* [Enunciado del problema]
Por favor, cita textualmente el fragmento del texto sobre los estados de excepción que empieza con las palabras que contienen "En el ordenamiento" y termina con "los poderes públicos.".

* [Texto proporcionado]

En el ordenamiento constitucional dominicano, el reparto de funciones del Estado recae sobre los tres poderes clásicos (Ejecutivo, Legislativo y Judicial, amén de los órganos extrapoderes), cuyas atribuciones son independientes e indelegables (artículo de la Constitución). Pero, contrario a lo que se puede pensar, esas funciones no son antagónicas, sino que la Constitución armoniza un sistema de equilibrios y colaboraciones de los poderes públicos.
La rigidez de ese equilibrio presenta fisuras que se derivan del sistema presidencialista que concentra gran parte del poder en manos del Presidente de la República y por las contingencias especiales de anormalidad que requieren ser tratadas con urgencia.
A eso es que se refiere el barón de Monsquieu cuando escribe: “hay casos en que hace falta por un momento poner un velo a la libertad”.
Es decir, una suerte de “derecho de excepción” o “legalidad excepcional” que sustituye la legalidad ordinaria. De acuerdo el jurista español Pedro Cruz Villalón, la constitucionalización de situaciones de crisis responde a una serie de defensas excepcionales al orden constitucional como respuesta a las acciones desestabilizadoras “ad intra” o “ad extra”.
En el caso de la Constitución dominicana, el artículo 262 prescribe que, “se consideran estados de excepción aquellas situaciones extraordinarias que afectan gravemente la seguridad de la Nación, de las instituciones y de las personas frente a las cuales resultan insuficientes las facultades ordinarias”.
Es entonces cuando, al tenor del mismo artículo, el Presidente de la República, con la autorización del Congreso Nacional, podrá declarar los estados de excepción en sus tres modalidades: Estado de Defensa, Estado de Conmoción Interior y Estado de Emergencia.

* [Extracto de la fuente]
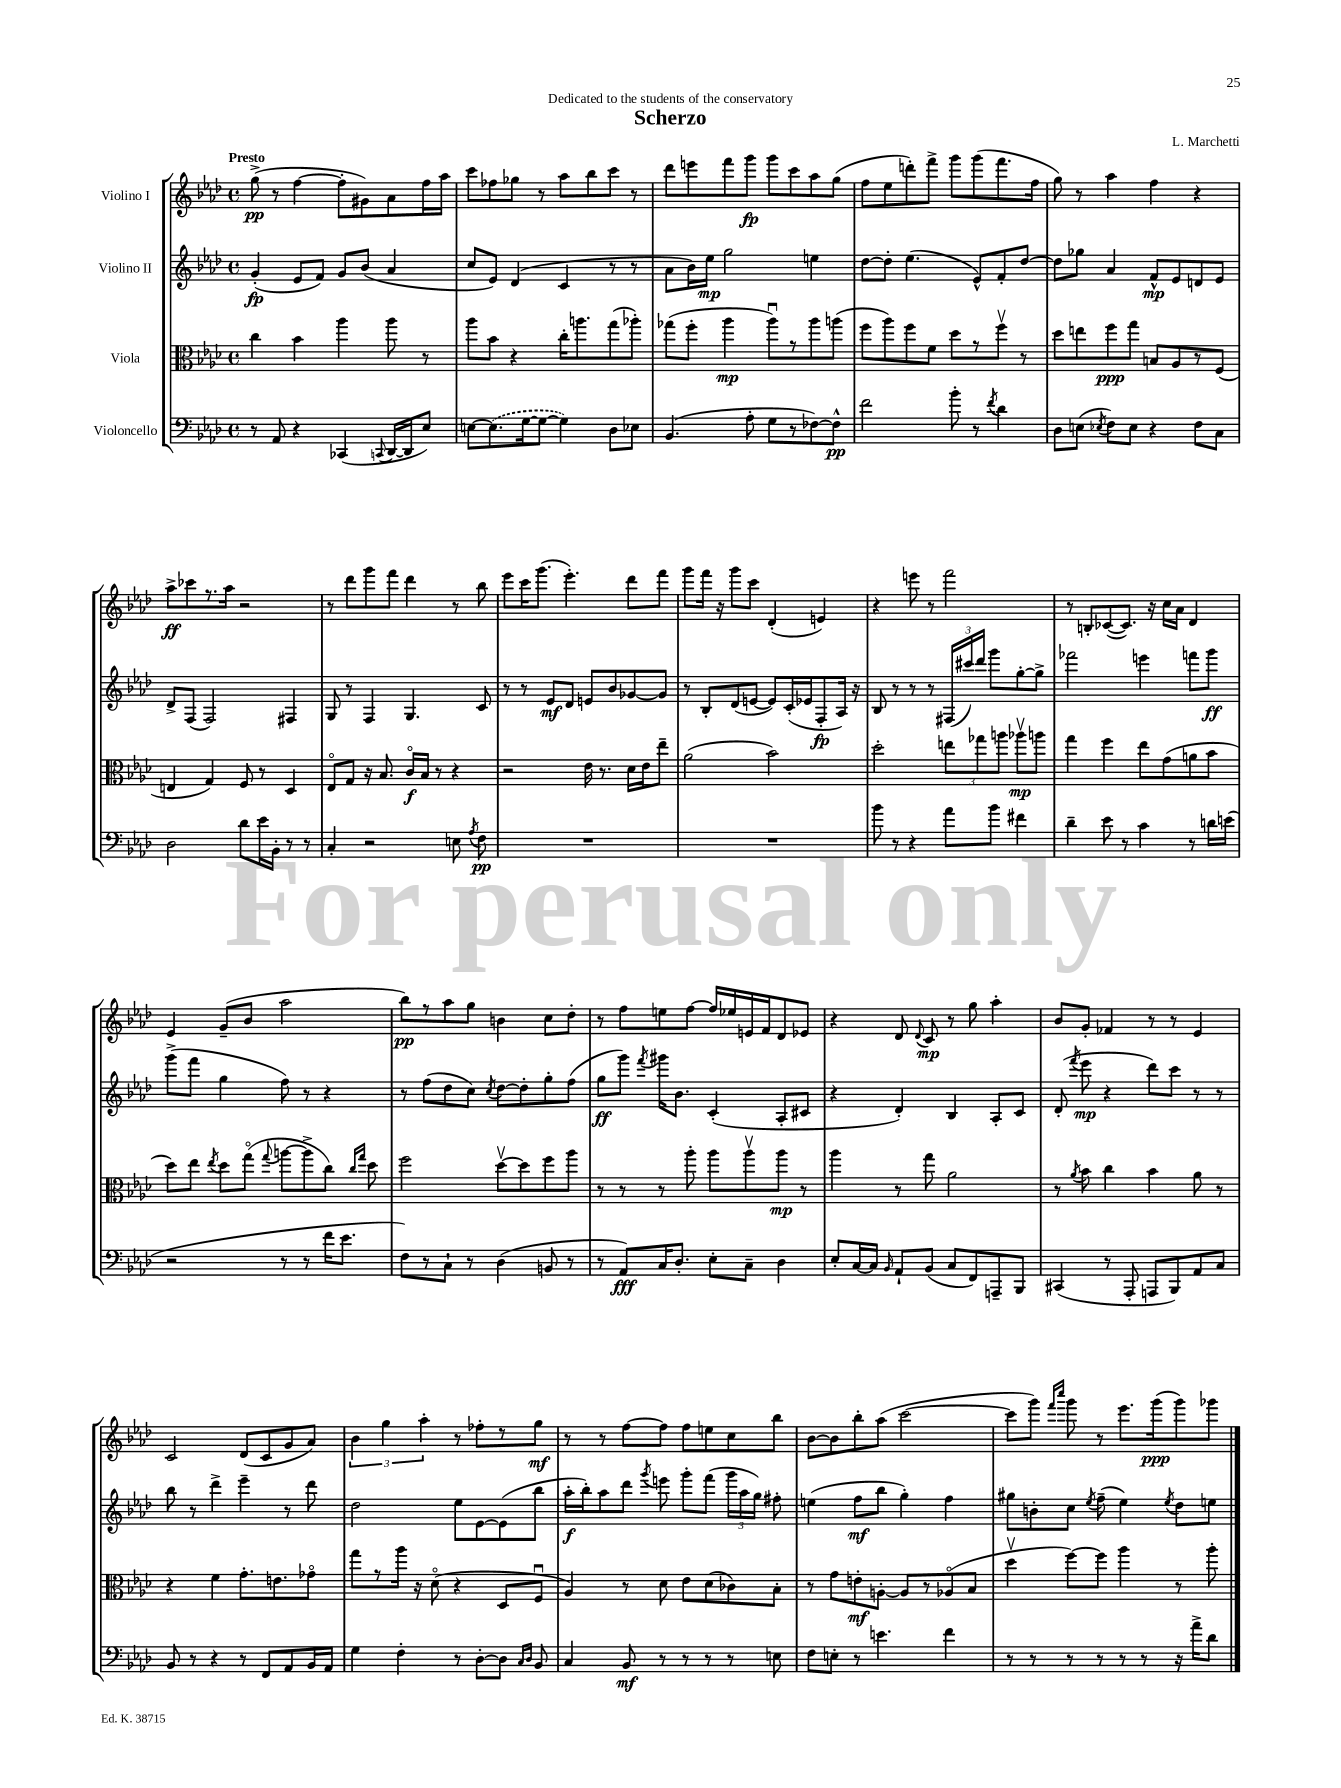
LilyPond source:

* [Resultado correcto]
En el ordenamiento constitucional dominicano, el reparto de funciones del Estado recae sobre los tres poderes clásicos (Ejecutivo, Legislativo y Judicial, amén de los órganos extrapoderes), cuyas atribuciones son independientes e indelegables (artículo de la Constitución). Pero, contrario a lo que se puede pensar, esas funciones no son antagónicas, sino que la Constitución armoniza un sistema de equilibrios y colaboraciones de los poderes públicos.